As somewhat expected, Paramount undershot the second weekend gross for Top Gun: Maverick, with the legacy sequel earning $90 million instead of $86 million. That’s a drop of just 28.5%, still a record for A) any $100 million-plus opener and B) any second weekend gross for a film that opened below $174 million (Beauty and the Beast earned $90.4 million in weekend two). The $170 million film has earned $295.6 million domestic and $557.2 million worldwide, already becoming Tom Cruise’s biggest domestic earner (sans inflation but give it time) and his fifth-biggest worldwide earner (again, sans inflation) behind War of the Worlds ($600 million) and the last three Mission: Impossible films.
It’s a thunderous win for Tom Cruise and Paramount, but it could provide a boost to a rival studio’s summer biggie.
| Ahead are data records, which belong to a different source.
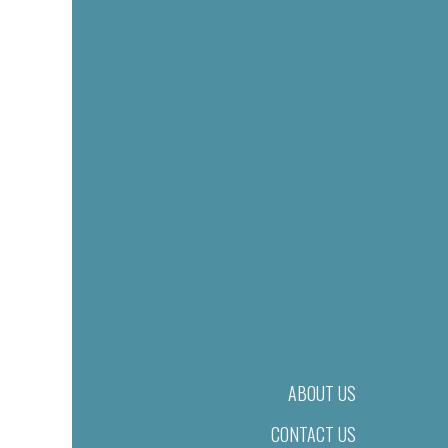
ABOUT US
CONTACT US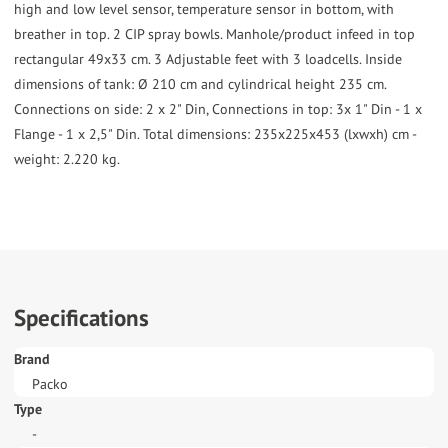
high and low level sensor, temperature sensor in bottom, with
breather in top. 2 CIP spray bowls. Manhole/product infeed in top
rectangular 49x33 cm. 3 Adjustable feet with 3 loadcells. Inside
dimensions of tank: Ø 210 cm and cylindrical height 235 cm.
Connections on side: 2 x 2" Din, Connections in top: 3x 1" Din - 1 x
Flange - 1 x 2,5" Din. Total dimensions: 235x225x453 (lxwxh) cm -
weight: 2.220 kg.
Specifications
Brand
Packo
Type
-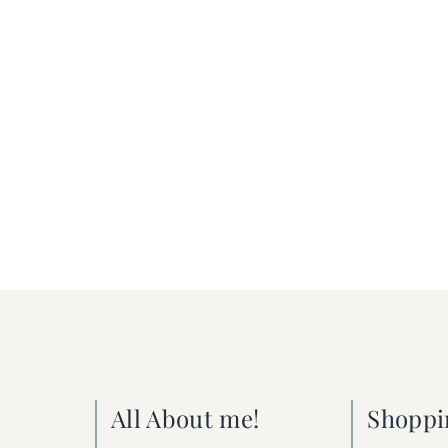
All About me!
Shoppi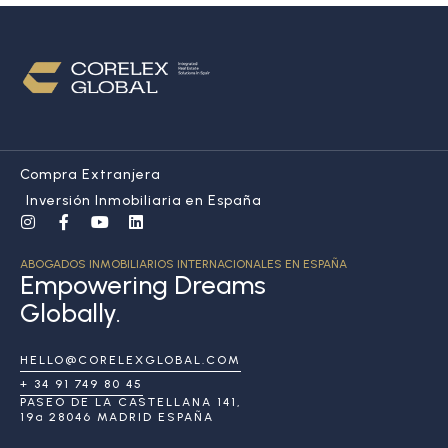
Compra Extranjera
Inversión Inmobiliaria en España
ABOGADOS INMOBILIARIOS INTERNACIONALES EN ESPAÑA
Empowering Dreams
Globally.
HELLO@CORELEXGLOBAL.COM
+ 34 91 749 80 45
PASEO DE LA CASTELLANA 141,
19ª 28046 MADRID ESPAÑA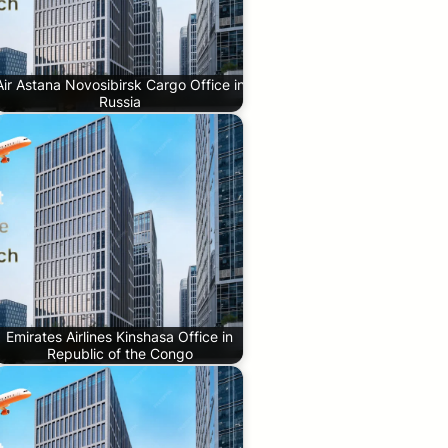
Air Astana Novosibirsk Cargo Office in
Russia
Emirates Airlines Kinshasa Office in
Republic of the Congo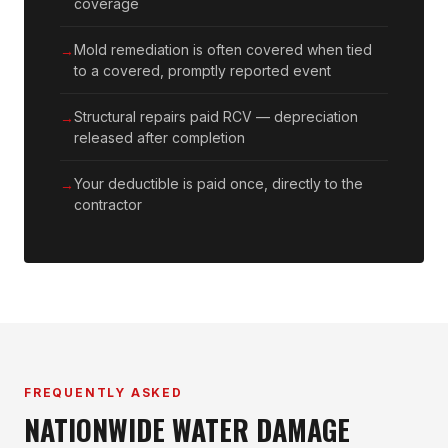
coverage
Mold remediation is often covered when tied
to a covered, promptly reported event
Structural repairs paid RCV — depreciation
released after completion
Your deductible is paid once, directly to the
contractor
FREQUENTLY ASKED
NATIONWIDE WATER DAMAGE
Will Warner Bros.’ Austin Butler-starring Elvis get a Top Gun boost? One of the best pieces of marketing any movie can have is a good trailer attached to a demographically friendly hit. Think, offhand, the teaser for Deep Impact playing before every showing of Titanic, the “celebrity roll-call” teaser for Percy Jackson and the Olympians: The Lightning Thief playing before Avatar, the DMV-centric Zootopia playing before Star Wars: The Force Awakens or the Get Out trailer playing alongside M. Night Shyamalan’s Split.
One issue with non-tentpole movies struggling in theaters over the last several years is how hard it can be for the marketing for regular movies to reach an audience. If consumers don’t see regular movies theatrically, they don’t see the trailers for other non-tentpole movies. If they don’t watch commercial television, nor do they see television spots. That’s triple the case for R-rated movies, which are comparatively limited in terms of how and when they can be marketed. It’s just one reason I get super cranky when writers and pundits blame “bad marketing” when a non-tentpole film they liked/championed bombs at the box office. But I digress.
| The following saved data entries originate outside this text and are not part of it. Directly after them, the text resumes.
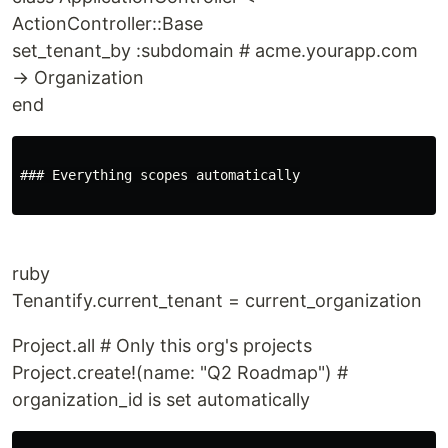
ActionController::Base
set_tenant_by :subdomain # acme.yourapp.com
→ Organization
end
### Everything scopes automatically

ruby
Tenantify.current_tenant = current_organization
Project.all # Only this org's projects
Project.create!(name: "Q2 Roadmap") #
organization_id is set automatically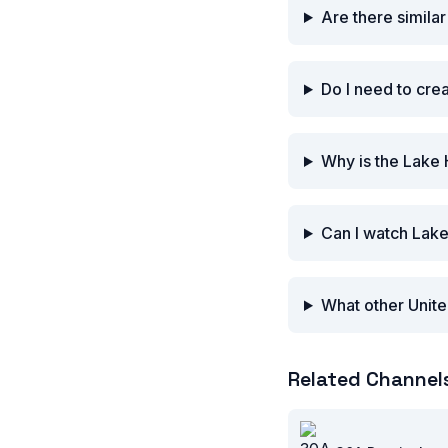
Are there simila
Do I need to cre
Why is the Lake 
Can I watch Lake
What other Unite
Related Channel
Top Gun: Maverick is massively overperforming, and it’s pulling in (at least domestically) a comparatively large number of older moviegoers and those who don’t generally visit theaters to see anything or at best just take their kids to the newest IP/franchise tentpole flick. This influx of irregular and older moviegoers (66% Caucasian, 58% male, 55% over 35 on opening weekend), the kind that a big-budget biopic of Elvis Prestley co-starring Tom Hanks as the Colonel might be targeted at, showed up to Tom Cruise’s Top Gun sequel and (in most cases) were exposed to the theatrical trailer for Elvis.
Will the deluge of “haven’t been to a movie in ages” Top Gun fans be impressed enough both by the theatrical experience and by the Elvis trailer to consider checking it out on June 24? I’m not sure, and this isn’t a prediction, but I’m more optimistic about the Baz Luhrmann-directed biopic’s chances than I was two weeks ago. The surprising performance of Top Gun: Maverick may well be a boon to the other “big grown-up movie of the summer” both in terms of direct marketing exposure and reacclimating certain demographics with the theatrical experience.
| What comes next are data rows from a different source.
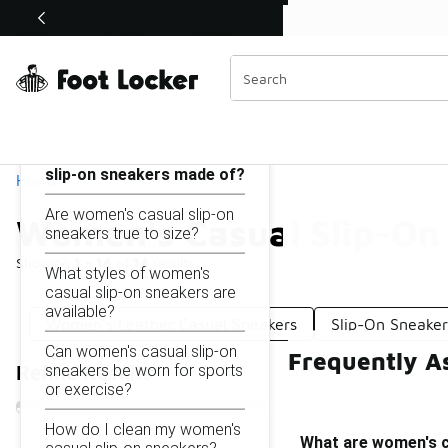
Similar
Shop the Sale 💣
 40% Off Sale Extended🔥
Women's Casual Slip-On Sneakers
Categories
On this page...
What are women's casual
slip-on sneakers made of?
Home
Are women's casual slip-on
Women's Casual Slip-On
sneakers true to size?
Showing
1 - 14
of
14
results
What styles of women's
casual slip-on sneakers are
available?
Women's Leather Casual Sneakers
Slip-On Sneake
Can women's casual slip-on
Frequently A
sneakers be worn for sports
Refine Results
or exercise?
How do I clean my women's
What are women's c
Or maybe Elvis is fated to be more blogged about/discoursed than seen, and the Internet won’t understand the connection between Elvis underwhelming and Warner Bros. hyper-focusing on DC Comics flicks. Still, I choose optimism and Warner Bros. has a long track record (Magic Mike, The Conjuring, Gravity, The LEGO Movie, American Sniper, It, A Star Is Born, Joker, Dune, etc.) of turning less-conventional “event movies” into theatrical hits. Simplification/optimistic hyperbole alert, but if Top Gun 2 really did get older/infrequent audiences back into the multiplexes and potentially make them more frequent moviegoers, well, maybe Tom Cruise really did save movie theaters.